Pero no basta con esto: no es suficiente sentir buenos afectos. Hay que dar un paso más y llegar a las resoluciones de trabajar con todo interés en el futuro por adquirir dicha virtud, proponiéndose practicarla y realizar sus actos. Este es el punto más importante y el fruto que debe sacarse de la oración. Por eso no hay que pasar ligeramente por encima de las resoluciones, sino repetirlas varias veces y afincarlas dentro del corazón; también es conveniente prever los obstáculos que pueden presentarse y los medios que pueden ayudarnos a conseguir esa práctica, proponiéndonos evitar aquellos y abrazar éstos.

Pues bien, para esto no es necesario, ni muchas veces conveniente, tener grandes sentimientos de aquella virtud que deseamos abrazar, ni siquiera el deseo de tener esos sentimientos; porque el deseo de hacer que nos sean sensibles las virtudes, que son cualidades puramente espirituales, puede a veces perjudicar y hacer daño al espíritu, y la excesiva aplicación del entendimiento calienta el cerebro y da dolores de cabeza; lo mismo pasa también con los actos de la voluntad repetidos demasiadas veces, o demasiado violentos, que agotan el corazón y lo debilitan.

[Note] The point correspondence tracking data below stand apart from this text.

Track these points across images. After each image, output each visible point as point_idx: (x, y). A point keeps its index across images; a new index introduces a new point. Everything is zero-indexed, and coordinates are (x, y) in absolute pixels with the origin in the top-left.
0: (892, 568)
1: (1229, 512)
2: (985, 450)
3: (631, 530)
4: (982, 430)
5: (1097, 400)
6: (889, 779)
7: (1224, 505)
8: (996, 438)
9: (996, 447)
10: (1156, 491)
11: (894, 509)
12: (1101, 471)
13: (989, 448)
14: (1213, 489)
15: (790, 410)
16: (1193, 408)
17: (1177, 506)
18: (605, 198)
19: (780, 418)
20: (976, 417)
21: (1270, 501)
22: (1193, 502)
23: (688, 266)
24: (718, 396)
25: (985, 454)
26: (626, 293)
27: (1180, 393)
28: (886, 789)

Hay que ser moderado en todo, pues el exceso nunca es digno de alabanza en ninguna cosa, pero especialmente en la oración; hay que actuar con moderación y suavidad, conservando siempre la paz del espíritu y del corazón.

Para terminar la oración, hemos de dar gracias a Dios por las luces y las gracias que nos ha concedido en ella, y por las resoluciones que nos ha inspirado; y hemos de pedirle su ayuda para poder poner cuanto antes en ejecución lo que nos hemos propuesto.

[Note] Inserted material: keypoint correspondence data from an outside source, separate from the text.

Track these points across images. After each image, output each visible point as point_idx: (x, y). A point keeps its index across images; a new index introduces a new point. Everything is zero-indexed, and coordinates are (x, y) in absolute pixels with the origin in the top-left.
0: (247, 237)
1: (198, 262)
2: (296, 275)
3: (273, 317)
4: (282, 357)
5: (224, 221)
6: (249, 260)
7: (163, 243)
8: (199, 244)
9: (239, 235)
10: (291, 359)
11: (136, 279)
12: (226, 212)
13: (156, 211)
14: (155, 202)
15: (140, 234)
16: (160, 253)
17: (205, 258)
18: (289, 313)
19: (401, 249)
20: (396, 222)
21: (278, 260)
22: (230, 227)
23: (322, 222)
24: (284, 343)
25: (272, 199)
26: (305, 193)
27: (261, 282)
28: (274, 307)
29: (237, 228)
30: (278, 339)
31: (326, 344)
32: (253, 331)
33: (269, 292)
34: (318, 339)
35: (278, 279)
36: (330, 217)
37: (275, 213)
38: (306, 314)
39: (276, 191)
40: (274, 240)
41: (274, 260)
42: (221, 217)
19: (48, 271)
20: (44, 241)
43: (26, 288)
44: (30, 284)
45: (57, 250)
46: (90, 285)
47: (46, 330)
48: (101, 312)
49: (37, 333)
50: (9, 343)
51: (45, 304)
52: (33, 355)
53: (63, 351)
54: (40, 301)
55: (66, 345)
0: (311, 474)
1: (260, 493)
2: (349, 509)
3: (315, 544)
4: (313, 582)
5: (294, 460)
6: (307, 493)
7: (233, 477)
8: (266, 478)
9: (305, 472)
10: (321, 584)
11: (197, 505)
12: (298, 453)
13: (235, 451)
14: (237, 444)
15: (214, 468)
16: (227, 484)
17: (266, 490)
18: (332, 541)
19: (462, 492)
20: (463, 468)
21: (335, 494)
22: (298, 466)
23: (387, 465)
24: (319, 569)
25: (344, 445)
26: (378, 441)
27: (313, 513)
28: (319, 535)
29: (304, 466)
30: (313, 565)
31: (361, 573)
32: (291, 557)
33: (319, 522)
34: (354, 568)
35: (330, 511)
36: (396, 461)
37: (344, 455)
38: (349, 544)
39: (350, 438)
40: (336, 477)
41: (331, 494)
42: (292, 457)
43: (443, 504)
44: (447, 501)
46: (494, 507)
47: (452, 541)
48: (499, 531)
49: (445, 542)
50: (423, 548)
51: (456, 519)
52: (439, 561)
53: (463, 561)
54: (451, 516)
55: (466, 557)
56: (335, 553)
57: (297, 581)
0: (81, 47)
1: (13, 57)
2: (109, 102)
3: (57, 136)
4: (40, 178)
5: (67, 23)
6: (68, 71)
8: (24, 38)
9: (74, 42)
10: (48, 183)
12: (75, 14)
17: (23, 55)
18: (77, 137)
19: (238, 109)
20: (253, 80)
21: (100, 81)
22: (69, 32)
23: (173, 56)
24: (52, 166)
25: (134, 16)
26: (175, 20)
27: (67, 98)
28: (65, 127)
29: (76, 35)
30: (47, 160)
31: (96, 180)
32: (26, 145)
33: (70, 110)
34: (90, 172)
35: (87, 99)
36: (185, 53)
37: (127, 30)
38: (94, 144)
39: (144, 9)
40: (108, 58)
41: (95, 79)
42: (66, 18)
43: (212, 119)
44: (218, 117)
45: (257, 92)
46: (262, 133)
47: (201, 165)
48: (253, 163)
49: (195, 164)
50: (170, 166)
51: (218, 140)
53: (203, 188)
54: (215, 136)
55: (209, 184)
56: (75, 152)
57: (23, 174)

¡Bendito sea Dios! Eso es todo. Bien, pongamos todos mucho interés en esta práctica de la oración, ya que por ella nos vienen todos los bienes. Si perseveramos en nuestra vocación, es gracias a la oración; si tenemos éxito en nuestras tareas, es gracias a la oración; si no caemos en el pecado, es gracias a la oración, si permanecemos en la caridad, si nos salvamos, todo esto es gracias a Dios y a la oración. Lo mismo que Dios no le niega nada a la oración, tampoco nos concede casi nada sin la oración: Rogate Dominum messis; no, nada; ni siquiera la extensión de su evangelio y lo que le interesa más a su gloria. Rogate Dominum messis. Pero, Señor, esto te concierne a ti y es cosa tuya. ¡No importa! Rogate Dominum messis. Así pues, pidámosle con toda humildad a Dios que nos haga entrar por esta práctica.